[Daftar Kegiatan]
A – Sebutkan semua presiden yang disinggung dalam teks bacaan tentang pembinaan olahraga di bawah ini.
B – Menurut teks bacaan tentang pembinaan olahraga di bawah ini, undang-undang apa yang berhasil dirumuskan pada masa Pak SBY?
C – Lanjutkan teks bacaan tentang pembinaan olahraga di bawah ini mulai dari kalimat terakhirnya.

[Teks Bacaan]
● ● ● ● ● ● ●

Waktu zaman Pak Habibie, kita tahu bahwa Indonesia dalam kondisi recovery ekonomi
dan politik sehingga olahraga ini tidak menjadi satu bagian yang penting bagi pemerintah.
Pada saat zaman Pak Gus Dur, Kementerian Olahraga malah dibubarkan. Begitu juga
pada saat Pak Gus Dur diganti Bu Mega, tidak ada perubahan susunan kementerian atau kabinet
sehingga pemerintah tidak mempunyai Menteri Olahraga dan yang menangani tentang
pembinaan olahraga beralih kepada salah satu direktorat di bawah Kementerian Dikbud.
Pak SBY datang tahun 2004, kemudian beliau membangun kembali tentang olahraga dan
berhasil merumuskan Undang-Undang Olahraga Nomor 3 Tahun 2005 dan Kemenpora
dihidupkan kembali, tetapi embrio dari Kemenpora berasal dari Direktorat Keolahragaan yang
dibedol deso. Jadi satu kementerian, embrionya satu direktorat. Itu mungkin menjadi satu deputi
kalau sekarang, terus deputi yang lain diambil dari mana, saya tidak tahu waktu itu.
Itulah kira-kira seperti itu, kemudian lanjut dengan undang-undang. Dan berikutnya
setelah Pak Jokowi ini, juga undang-undangnya tetap.

● ● ● ● ● ● ●

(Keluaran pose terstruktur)

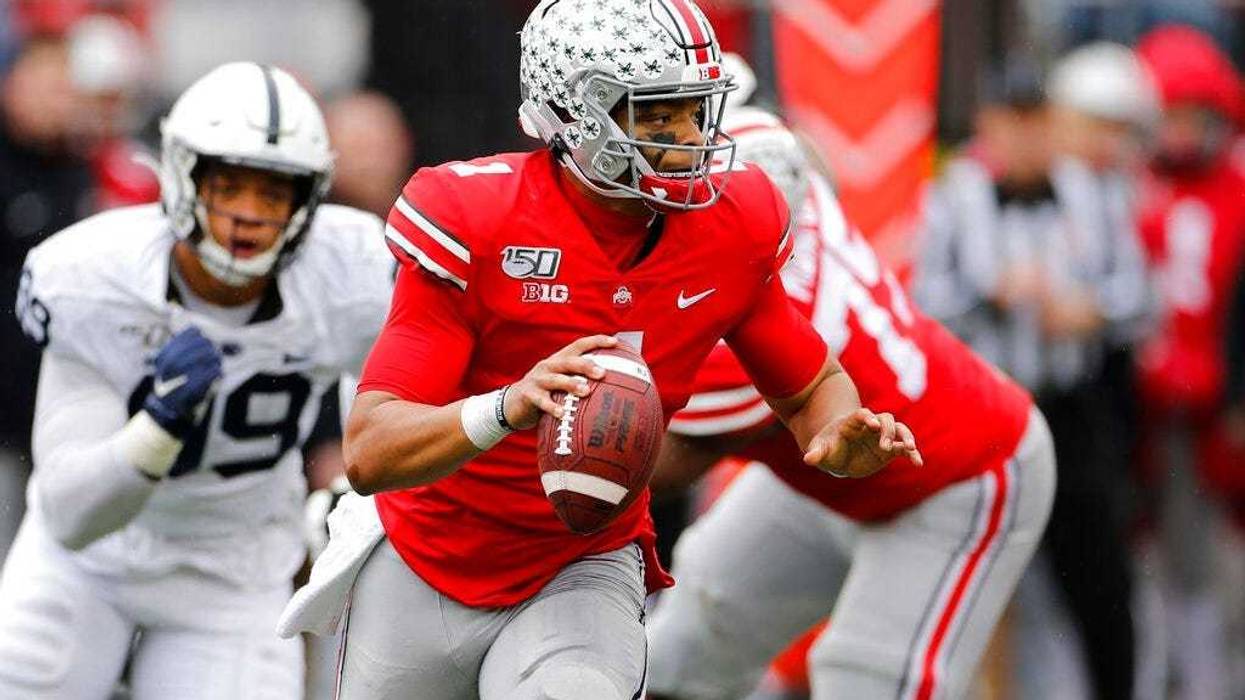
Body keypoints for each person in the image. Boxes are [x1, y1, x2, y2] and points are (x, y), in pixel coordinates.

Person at [279, 1, 921, 698]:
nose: (690, 139)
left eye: (695, 111)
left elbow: (809, 386)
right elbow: (371, 451)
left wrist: (838, 432)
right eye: (658, 116)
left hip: (581, 564)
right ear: (575, 115)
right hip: (425, 560)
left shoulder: (733, 223)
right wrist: (507, 406)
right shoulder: (478, 219)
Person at [0, 61, 394, 698]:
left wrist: (359, 492)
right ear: (184, 176)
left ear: (307, 200)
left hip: (234, 576)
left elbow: (396, 396)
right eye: (229, 187)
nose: (248, 215)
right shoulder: (92, 275)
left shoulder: (354, 270)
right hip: (88, 565)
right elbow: (71, 513)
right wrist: (158, 429)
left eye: (272, 195)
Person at [644, 105, 1056, 700]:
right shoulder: (784, 185)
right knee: (682, 650)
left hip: (956, 477)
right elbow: (804, 156)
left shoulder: (758, 346)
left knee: (866, 679)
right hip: (831, 463)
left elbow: (638, 464)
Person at [913, 60, 1149, 700]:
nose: (1024, 137)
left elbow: (1138, 296)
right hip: (986, 411)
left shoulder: (1093, 192)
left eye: (1035, 121)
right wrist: (989, 295)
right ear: (988, 126)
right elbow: (922, 305)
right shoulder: (954, 195)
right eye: (1011, 122)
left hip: (1070, 408)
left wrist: (1090, 311)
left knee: (1101, 579)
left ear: (1052, 124)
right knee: (978, 576)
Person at [1132, 25, 1245, 700]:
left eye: (1189, 117)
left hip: (1218, 401)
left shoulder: (1234, 187)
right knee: (1158, 547)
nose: (1177, 133)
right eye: (1165, 117)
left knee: (1212, 549)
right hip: (1148, 402)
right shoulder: (1132, 185)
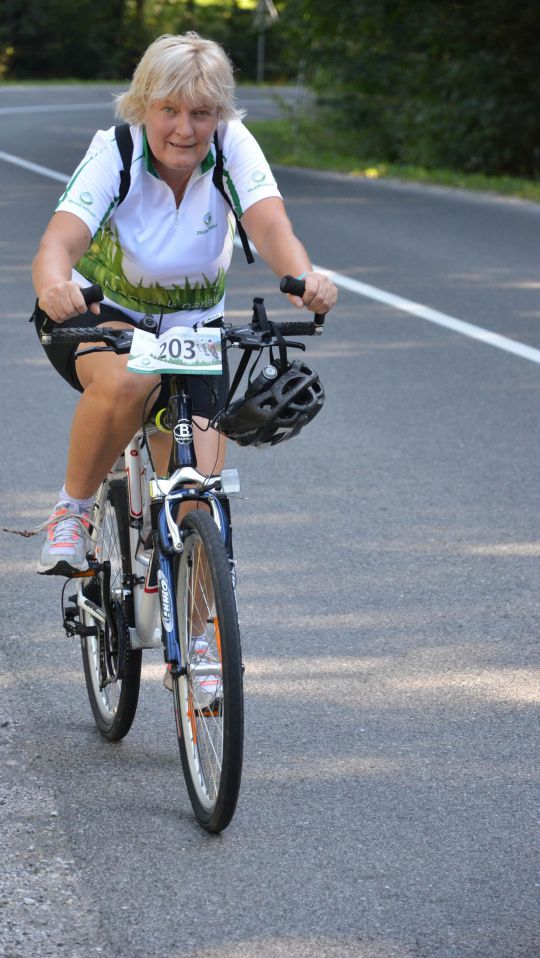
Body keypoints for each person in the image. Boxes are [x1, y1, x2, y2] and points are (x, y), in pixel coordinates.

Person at [32, 31, 338, 577]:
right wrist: (55, 283)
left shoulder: (232, 145)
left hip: (195, 329)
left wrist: (302, 276)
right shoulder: (117, 151)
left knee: (201, 500)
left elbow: (269, 225)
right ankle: (72, 511)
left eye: (201, 113)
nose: (185, 128)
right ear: (143, 106)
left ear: (219, 114)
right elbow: (61, 242)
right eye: (168, 110)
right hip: (101, 313)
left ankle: (200, 648)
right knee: (130, 379)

● ● ● ● ● ● ●

[Jawaban Latihan]
A – Pak Habibie, Pak Gus Dur, Bu Mega, Pak SBY, dan Pak Jokowi.

B – Undang-Undang Olahraga Nomor 3 Tahun 2005.

C –
6 RDP KOMITE III DPD RI MS V TS 2017-2018
SENIN, 28 MEI 2018
Pada saat zaman Pak Habibie, Pak Gus Dur, dan Bu Mega sebetulnya undang-undang itu
belum ada, tetapi pedoman hukumnya tetap menggunakan GBHN yang makin ke sini makin
tidak jelas. Ini kaitannya dengan kebijakan. Jadi, kalau umpamanya ada menurun-menurun
kebijakannya sendiri seperti itu.
Ini kaitannya dengan filosofinya, kami mengambil dari filosofi international, olympysm
dari Yunani. Kemudian, ini tujuan olahraga dan Nawacita rupanya ya nyambung, Bu. Jadi,
kebijakan ini sebetulnya sudah kalau dihadapkan dengan tujuan olahraga sudah benar tujuannya.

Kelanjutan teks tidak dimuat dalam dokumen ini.